3 arrested over Shooting of Govt Corruption-busting official in Malawi

Police in Malawi have arrested three suspects over the shooting of a top government official who was on a corruption-busting crusade.

Budget Director Paul Mphwiyo, 37, was shot and seriously wounded Friday night by unknown assailants.

He was evacuated to Johannesburg, South Africa, where he is said to be still in critical but stable condition.

‘Yes, we have arrested three suspects following the attempted assassination of the Budget Director,’ said police spokeswoman Rhoda Manjolo Tuesday evening. ‘We are currently interrogating them.’

Manjolo could, however, not identify the suspects but in an earlier interview Inspector General of Police Loti Dzonzi said police have collected several pieces on the motive of the shooting.

‘We are zeroing in on the syndicate,’ said the police chief.

President Joyce Banda, whose office said Sunday Mphwiyo’s shooting was not regular ‘robbery’ but was ‘targeted’ for closing in on a corruption syndicate, held a high-level crisis meeting with top security officials, including Dzonzi and Army Commander Gen. Henry Odillo.

‘We are assuring government officials and the general public of security,’ said Vice-President Khumbo Kachali after the closed-door meeting.

Sources say Mphwiyo was closing in on a syndicate that includes politicians, businessmen and top government officials, that siphon millions of dollars from government using dubious contracts with government.

Soon after his appointment by President Banda, Mphwiyo, the youthful US-trained technocrat has overhauled Malawi’s porous finance systems that left a lot of loopholes for corrupt government officials and businessmen to siphon money.

He has cancelled several dubious contracts with government worth millions of dollars, a development that left him unpopular among other government officials and their business associates.

Prior to his shooting, Mphwiyo confided to friends and family that he was receiving anonymous phone calls warning him that he was ‘marked’.

‘He had told us that he was receiving death threats but he never thought it was serious,’ Nation of Sunday quoted one of his associates as saying. ‘He believed it was just some disgruntled people who thought he was spoiling their business deals, that is, fraudulent government contracts and closing out loopholes.’

The statement from the presidency also alluded to the fact that Mphwiyo was targeted for cleaning up the government finance systems.

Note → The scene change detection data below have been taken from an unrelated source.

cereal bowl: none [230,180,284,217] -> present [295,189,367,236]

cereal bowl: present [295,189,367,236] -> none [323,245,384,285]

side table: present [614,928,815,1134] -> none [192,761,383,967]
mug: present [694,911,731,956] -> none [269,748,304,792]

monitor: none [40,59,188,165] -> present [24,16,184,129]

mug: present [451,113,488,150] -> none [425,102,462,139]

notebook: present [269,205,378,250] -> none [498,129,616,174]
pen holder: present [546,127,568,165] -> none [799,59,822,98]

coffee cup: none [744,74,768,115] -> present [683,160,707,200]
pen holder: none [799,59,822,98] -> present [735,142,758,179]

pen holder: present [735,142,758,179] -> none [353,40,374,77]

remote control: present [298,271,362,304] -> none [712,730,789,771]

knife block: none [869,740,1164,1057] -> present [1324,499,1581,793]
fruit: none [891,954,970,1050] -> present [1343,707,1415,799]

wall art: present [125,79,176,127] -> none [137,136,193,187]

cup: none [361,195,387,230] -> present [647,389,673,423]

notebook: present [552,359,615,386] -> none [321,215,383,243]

‘The government wishes to notify the public that it strongly believes that Mr Mphwiyo’s shooting was not just any other robbery but a planned and targeted attack aimed at silencing him and the Government in the fight against high levels of corruption and fraud,’ the statement said.

It added ‘The President and the government therefore wish to assure all Malawians that the fight against corruption and organised fraud in government, which had become entrenched in the past years, will in no way be deterred by this shooting but it will be sustained to ensure that these evils are rooted out of the Government and the nation at large.’

Corruption is endemic in Malawi government finance systems so much that former Director of Public Prosecution Fahad Assani is on record as saying over 30 per cent of the national budget is lost through corruption.

Former president Bakili Muluzi set up the Anti-Corruption Bureau to fight graft.

Muluzi himself and several former government officials are currently in court answering several corruption cases. Over US$ 100 million was said to have been lost through corruption during the 10 years Muluzi was in power.

The Banda administration has also just announced that former president Bingu wa Mutharika, who died in April last year from cardiac arrest complications, dubiously amassed a net wealth of 60 billion Malawi kwacha (about US$ 174 million) during the seven years he was in power.